Actuellement, QS s‘engage dans un processus électoral qui va coûter beaucoup d’argent et d’énergie militante. Ses tentatives d’enracinement dans la société civile n’ont pas donné l’effet escompté. Plusieurs analyses toutes aussi pertinentes les unes que les autres ont été faites et seront faites sur le pourquoi de ces difficultés. Mais en guise de conclusion ni optimiste, ni pessimiste, en rapport à la stagnation de la gauche, posons-nous cette simple question : pourquoi refait-on toujours plus de la??? même chose?[8]

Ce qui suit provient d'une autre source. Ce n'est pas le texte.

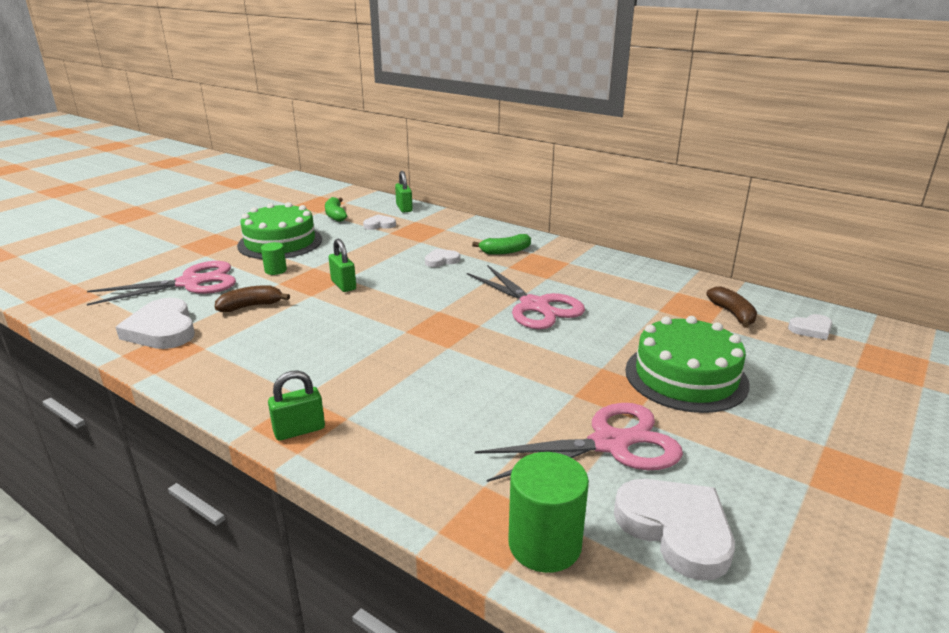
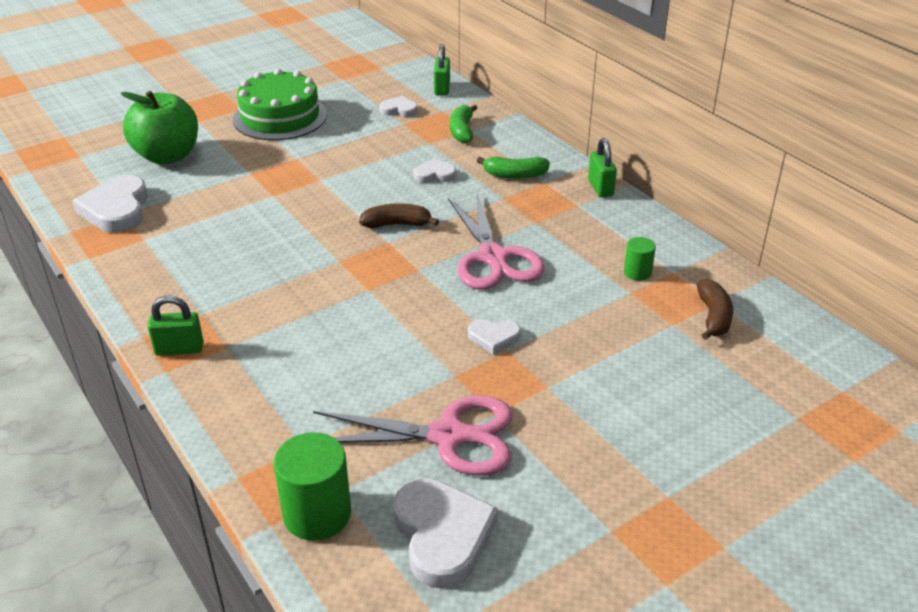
camera: 20 degrees right, 10 degrees up
(191, 283) = (167, 156): pink scissors -> green apple
(251, 306) = (209, 197): brown banana -> brown banana (397, 224)
(275, 270) = (255, 155): green cylinder -> green cylinder (637, 272)
(335, 215) = (359, 87): green banana -> green banana (462, 131)
(343, 285) = (312, 188): green padlock -> green padlock (600, 188)
(686, 376) = (588, 382): green cake -> none
(811, 329) = (791, 358): white heart -> white heart (493, 337)

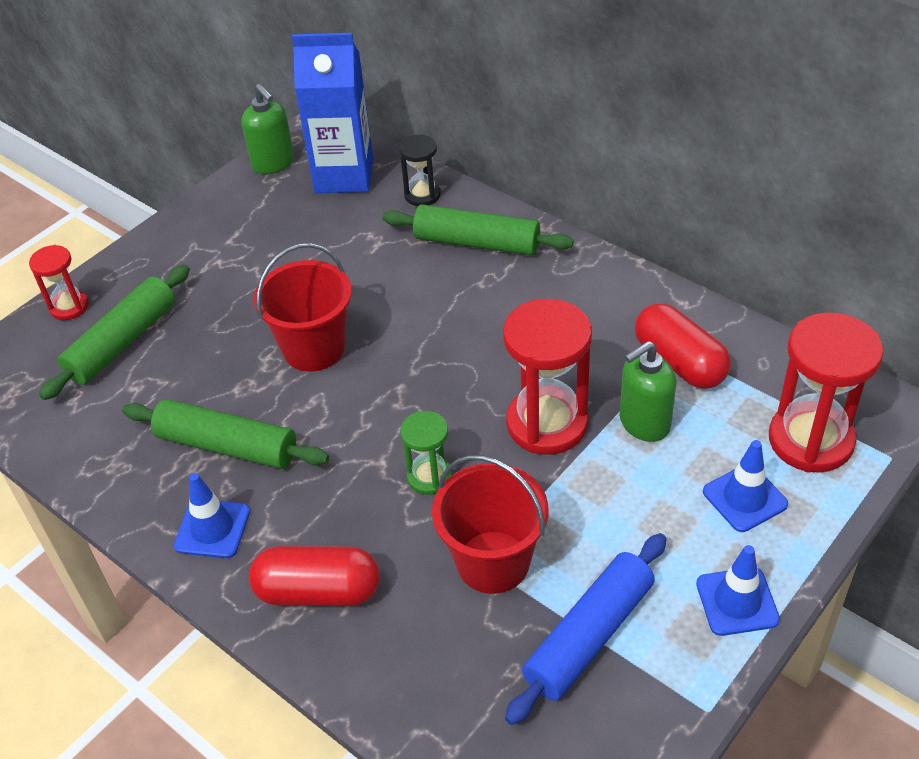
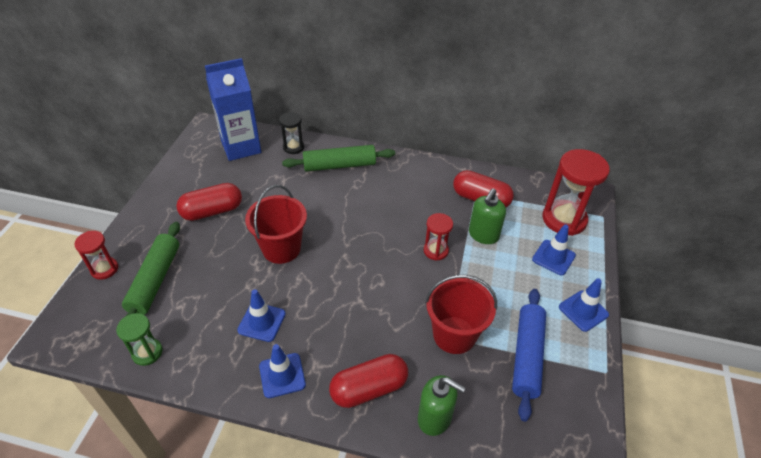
camera: 30 degrees left, 0 degrees up
(227, 446) = (261, 322): green rolling pin -> blue traffic cone
(249, 264) = (212, 211): none -> red capsule
(273, 163) = (193, 150): green soap dispenser -> green soap dispenser (435, 418)
(429, 477) = (391, 300): green hourglass -> green hourglass (147, 352)
(547, 424) = (435, 251): red hourglass -> red hourglass, size x0.54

[1] Mouffe, Chantal. Pour un populisme de gauche, Albin Michel, Paris, 2018, 131p.
[2] Durand-Folco, Jonathan, Fascisme tranquille, Ecosociété, 2025, chapitre 11, p. 292 à 300.
[3].Mouffe, Chantal. L’illusion du consensus, Albin Michel, Paris 2016. 196
Mouffe, Chantal. On the political, Routledge, 1985, 154 p
[4]Gabriel Nadeau-Dubois, au micro de l’émission « Plus on est de fou, plus on lit » fait un compte-rendu critique de ce l livre, juin 2017, https://share.google/qfHx7fFYFCz8mn7F6
[5] Illouz, Eva. Explosive modernité, Gallimard, mai 2025, 448p
[6] Pour connaitre l’histoire de la gauche au Québec : Saillant François, Brève histoire de la gauche politique au Québec, Écosociété, 2020.
[7]Jonathan Durand-Folco élabore les définitions de « multitude » et de « peuple » dans le chapitre 12 de Fascisme tranquille
[8]Phrase librement inspirée de Paul Watxlawick, «Le langage du changement » Seuil, 1980.